Application de la règle des "3R"
1. Remplacement
Remplacer: certaines expériences préliminaires ont été réalisées sur des cellules en culture lorsque cela était possible. Cependant, l’étude de cette maladie du sang nécessite un organisme entier afin de comprendre son évolution et ses effets sur différents organes.
2. Réduction
Réduire: le nombre d’animaux a été strictement calculé afin d’obtenir des résultats fiables tout en évitant l’utilisation d’animaux supplémentaires. Lorsque cela est possible, plusieurs analyses seront réalisées à partir des mêmes animaux.
3. Raffinement
Raffiner: les animaux feront l’objet d’un suivi quotidien par du personnel qualifié. Des mesures de soutien seront mises en place si nécessaire (hydratation complémentaire, enrichissement alimentaire). Des critères d’arrêt précis permettront d’éviter toute souffrance prolongée, et les animaux seront hébergés dans des conditions adaptées à leurs besoins physiologiques et comportementaux.Les animaux immunodéprimés seront hébergés dans des cages individuelles ventilées, permettant de maintenir un environnement contrôlé et filtré. Ce système limite leur exposition aux agents pathogènes présents dans l’environnement et contribue ainsi à leur protection et à leur bien-être tout au long de l’étude.
Expliquer le choix des espèces et les stades de développement y afférents.

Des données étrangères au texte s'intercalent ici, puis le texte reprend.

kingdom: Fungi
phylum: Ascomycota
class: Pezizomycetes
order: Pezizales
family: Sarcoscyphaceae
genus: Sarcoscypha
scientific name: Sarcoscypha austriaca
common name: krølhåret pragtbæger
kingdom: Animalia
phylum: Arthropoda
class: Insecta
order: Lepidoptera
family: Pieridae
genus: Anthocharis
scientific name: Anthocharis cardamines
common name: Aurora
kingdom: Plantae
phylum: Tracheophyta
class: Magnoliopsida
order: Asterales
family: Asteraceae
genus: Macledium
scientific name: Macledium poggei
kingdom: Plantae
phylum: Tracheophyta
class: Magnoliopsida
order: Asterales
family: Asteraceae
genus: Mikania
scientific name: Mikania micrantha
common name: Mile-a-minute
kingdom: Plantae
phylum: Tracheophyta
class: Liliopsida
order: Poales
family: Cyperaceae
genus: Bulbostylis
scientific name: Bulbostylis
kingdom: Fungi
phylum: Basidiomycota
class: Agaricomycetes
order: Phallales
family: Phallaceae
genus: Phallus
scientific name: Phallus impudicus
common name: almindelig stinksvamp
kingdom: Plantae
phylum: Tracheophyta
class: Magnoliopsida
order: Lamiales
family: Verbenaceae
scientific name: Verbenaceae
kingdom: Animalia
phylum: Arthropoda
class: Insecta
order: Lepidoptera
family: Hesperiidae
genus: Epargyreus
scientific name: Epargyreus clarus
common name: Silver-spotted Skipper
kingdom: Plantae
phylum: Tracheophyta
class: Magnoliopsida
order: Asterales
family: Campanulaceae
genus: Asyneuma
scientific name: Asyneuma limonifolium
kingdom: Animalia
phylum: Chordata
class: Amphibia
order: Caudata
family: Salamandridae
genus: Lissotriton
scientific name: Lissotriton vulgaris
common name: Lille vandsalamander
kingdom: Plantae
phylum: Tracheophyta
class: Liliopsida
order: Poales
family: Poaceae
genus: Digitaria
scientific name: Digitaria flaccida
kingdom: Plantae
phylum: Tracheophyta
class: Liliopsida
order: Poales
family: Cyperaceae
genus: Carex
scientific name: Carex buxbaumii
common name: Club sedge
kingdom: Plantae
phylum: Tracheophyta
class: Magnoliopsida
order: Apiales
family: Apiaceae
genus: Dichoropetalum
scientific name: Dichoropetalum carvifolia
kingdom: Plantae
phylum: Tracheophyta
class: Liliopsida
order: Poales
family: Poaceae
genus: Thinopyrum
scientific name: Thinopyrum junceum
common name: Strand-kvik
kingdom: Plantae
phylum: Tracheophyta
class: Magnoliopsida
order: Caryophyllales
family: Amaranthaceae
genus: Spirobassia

Nous avons choisi d’utiliser la souris car sa similitude génétique et physiologique avec l’Homme permet, dans la mesure du possible, d’extrapoler les résultats et d’en tirer des conclusions pertinentes pour la santé humaine. De plus, de nombreux outils expérimentaux, comme les anticorps ou les techniques d’imagerie, sont disponibles pour travailler avec les souris. Le modèle de souris que nous utilisons est bien caractérisé dans la littérature ainsi que dans notre centre de recherche. Il est particulièrement adapté à l’étude de la myélofibrose, car il reproduit de manière fiable les principales caractéristiques de la maladie, comme la fibrose de la moelle osseuse, les anomalies de la production sanguine et l’inflammation. Les souris mâles et femelles seront utilisées à partir de 12 semaines, soit l’âge adulte, lorsque leur système immunitaire est pleinement développé.